Updated: Jun 15
I once read the difference between art and design is that art is for the artist and design is for the people. What that means is that arts aims to evoke whereas design aims to accomplish. When an artist sets out to make a new piece, they are telling a story. By the time they are done, the story is told. It’s then up to the viewer to interpret what they meant. As a designer, when our story is done, there can be little left up for interpretation. When a client approaches us for a project, they typically have a vision or idea that needs developing. In most cases we are not the sole author of our work and thus must work collaboratively to ensure that all voices are heard along the way. The worst nightmare of any designer is to unveil the final project only to hear the client say “that’s not what I expected”. To avoid this, we use what we call concept visualization.
What is concept visualization?
In short, concept visualization is any means by which we can communicate the intent of the design. In the olden days, this was done by hand sketching or rendering. This was a tedious and time-consuming task that often resulted in a hand full of 2D images and a lot of callouts. While we still sketch today, this process has been augmented by slew of cutting-edge technology. Now we have things like 3D modeling, digital sketching, and software that can render realistic images in a few clicks of the mouse.

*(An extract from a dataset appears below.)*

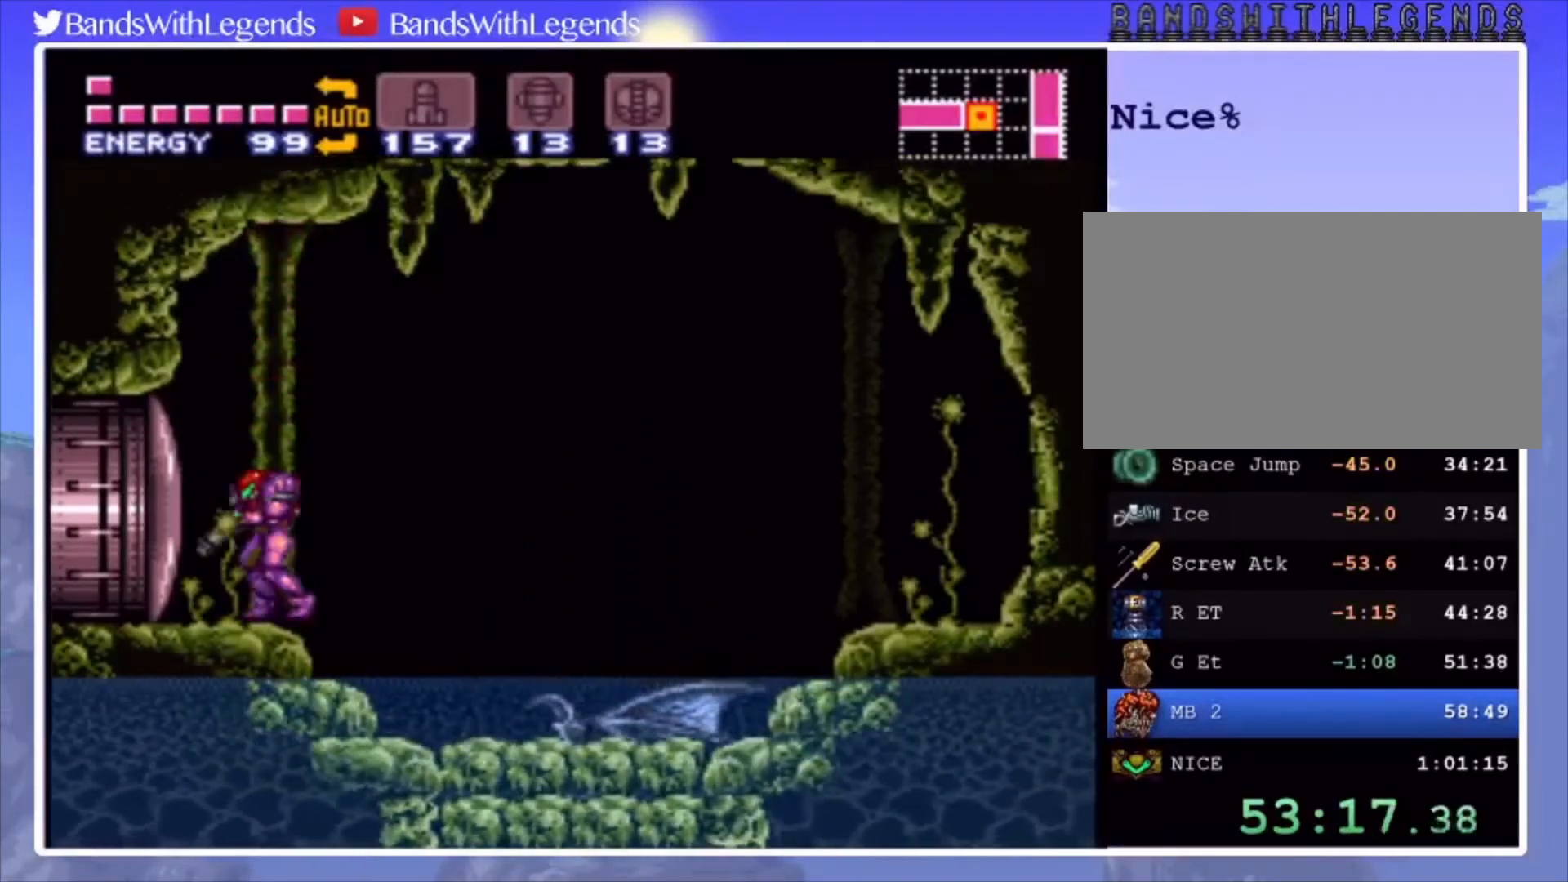
{"buttons": ["CROSS", "L2", "DPAD_DOWN"], "events": [[33, "CROSS", "up"], [100, "CROSS", "down"], [167, "DPAD_DOWN", "down"], [267, "DPAD_DOWN", "up"], [300, "DPAD_DOWN", "down"], [433, "DPAD_DOWN", "up"], [467, "DPAD_DOWN", "down"]]}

Why is concept visualization important?
Design is a nothing but series of decisions. As soon as the questions are answered, the design is done. Answering those questions, though, requires us to test our ideas in ways that do not break the bank. With concept visualization, we can understand and study those ideas in a very visual and visceral way. We can explore forms, reconfigure components, apply materials, any much more all without anything more than a computer screen.